A variety of magical powers have been attributed to blood, which is mentioned more than 400 times in the Bible and almost 700 times by Shakespeare.   Blood nourishes the 100 trillion cells in our body with oxygen and other nutrients and carries away carbon dioxide, ammonia, and other cellular waste as it travels our 60,000 miles worth of arteries, veins, and capillaries.  It comes into contact with every other tissue of the body, helping our organs communicate with one another and behave in a coordinated fashion.

Our eight pints of blood circulate through our bodies about 60 times an hour, absorbing recently inhaled oxygen from the lungs and then proceeding to the muscular heart, which pumps the enriched fluid outward.  Meanwhile, our bone marrow is constantly making new blood cells to replace the aged and battered cells removed by the spleen and liver.

Delivering oxygen is the task of the red blood cells, which uniquely among body cells shed their nucleus to accommodate their supply of the oxygen carrying protein hemoglobin, which gives blood its red hue.  Red cells are tiny to begin with, you could line up more than 1,000 on the head of a pin, yet they must squeeze through capillaries less than half their width to reach their most remote delivery points.

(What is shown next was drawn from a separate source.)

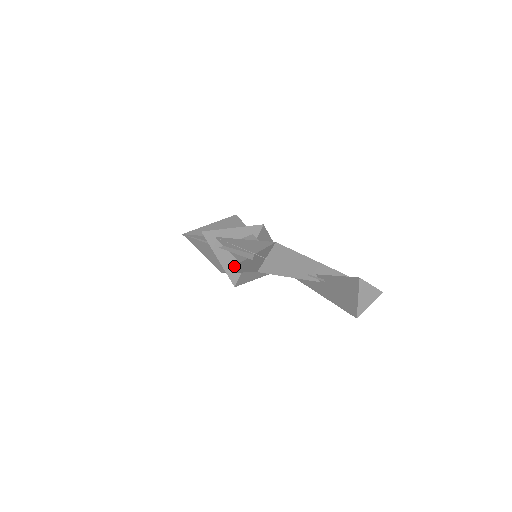
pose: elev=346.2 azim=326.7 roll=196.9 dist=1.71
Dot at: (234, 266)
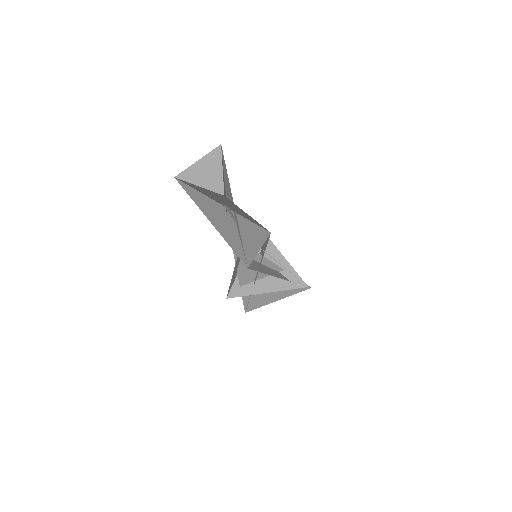
Dot at: (247, 283)
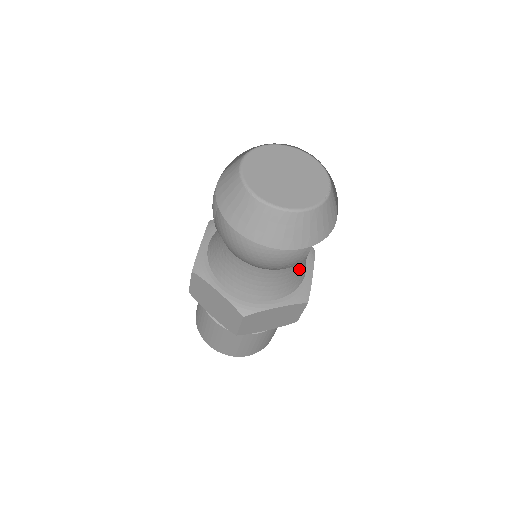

White blood cells are the warriors of the immune system, constantly on the lookout for bacteria and other foreign invaders.  Other tiny cells called platelets plug minute leaks that crop up in blood vessels or call in blood-clotting proteins to help stem larger cuts.  Of course, an overzealous clot response can have adverse consequences, such as when a clot shuts off blood supply to the brain or lungs.

Whether you’re a red-blooded American soldier or a blue-blooded English aristocrat, the biochemical, evolutionary and engineering marvels of blood are a cause for amazement.